◆ **What the task asks**
Reproduce the listing that follows word for word, without its pictures.

◆ **Data excerpt**
***
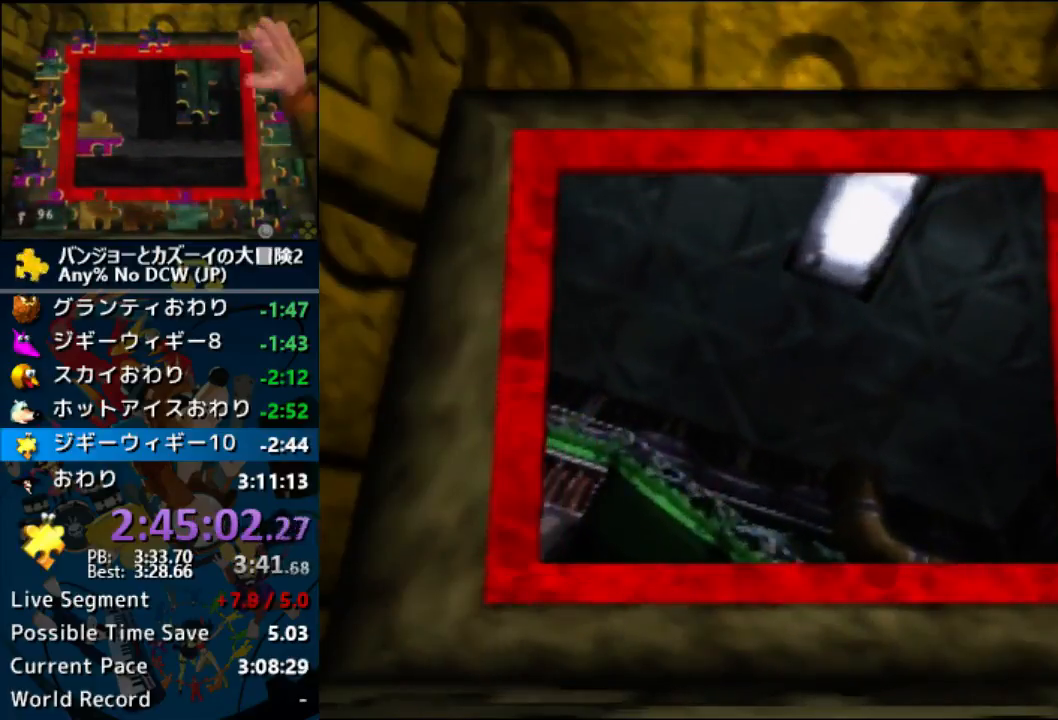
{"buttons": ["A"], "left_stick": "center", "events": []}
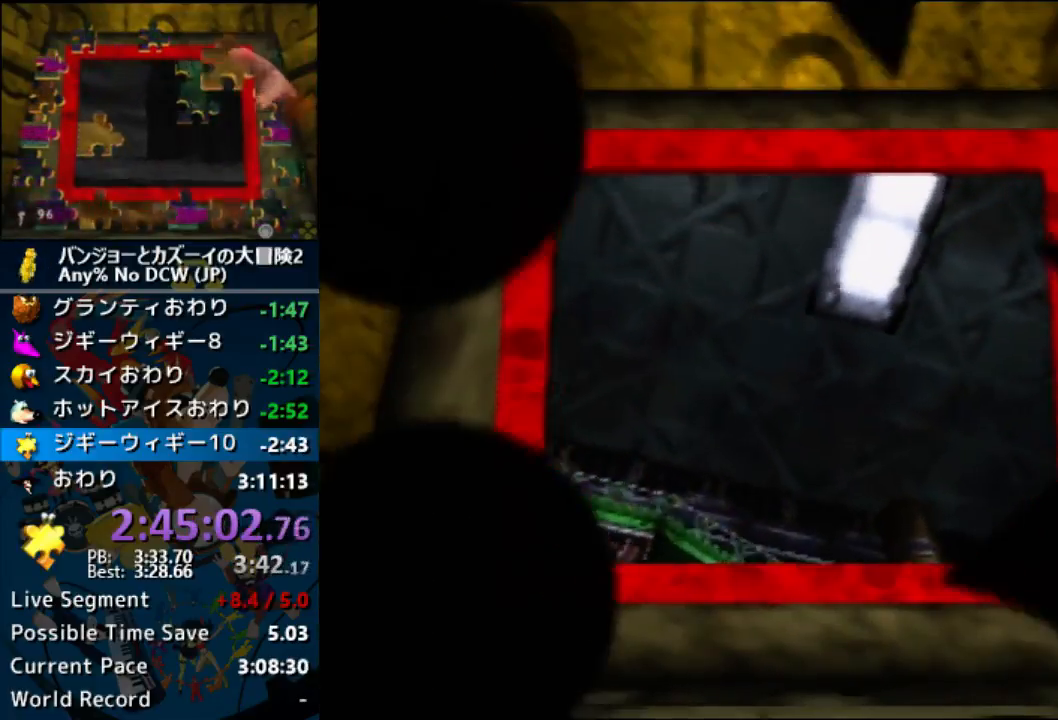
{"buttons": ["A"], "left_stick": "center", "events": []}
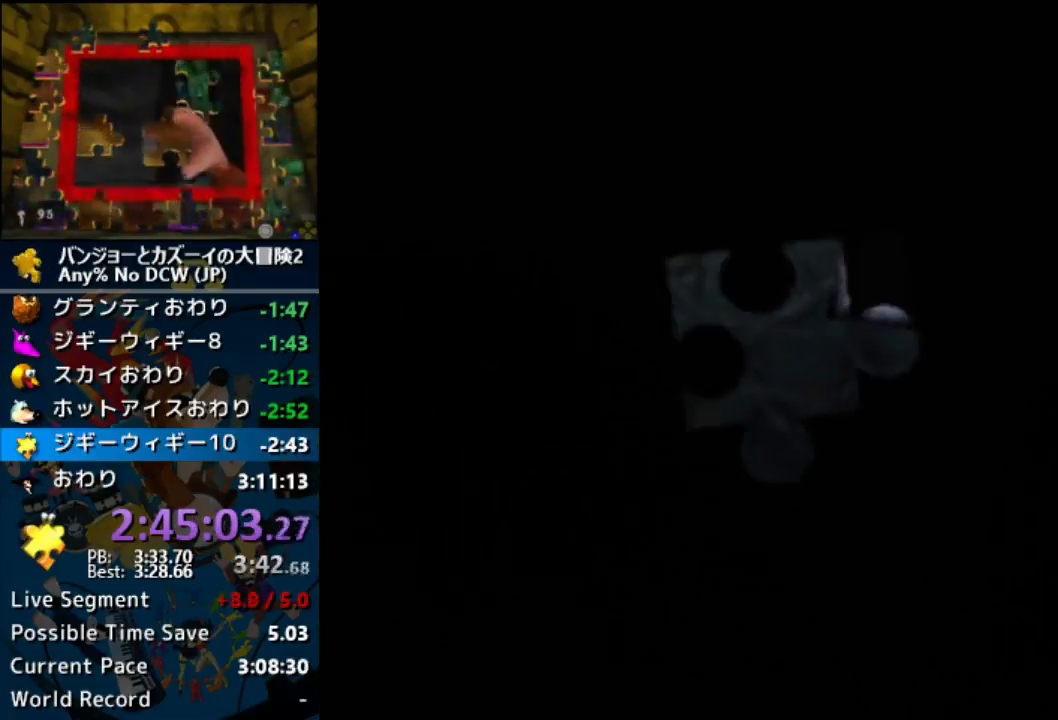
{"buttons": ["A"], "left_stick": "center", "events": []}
***
◆ **Result for this exercise**
{"buttons": ["A"], "left_stick": "center", "events": []}
{"buttons": ["A"], "left_stick": "center", "events": []}
{"buttons": ["A"], "left_stick": "center", "events": []}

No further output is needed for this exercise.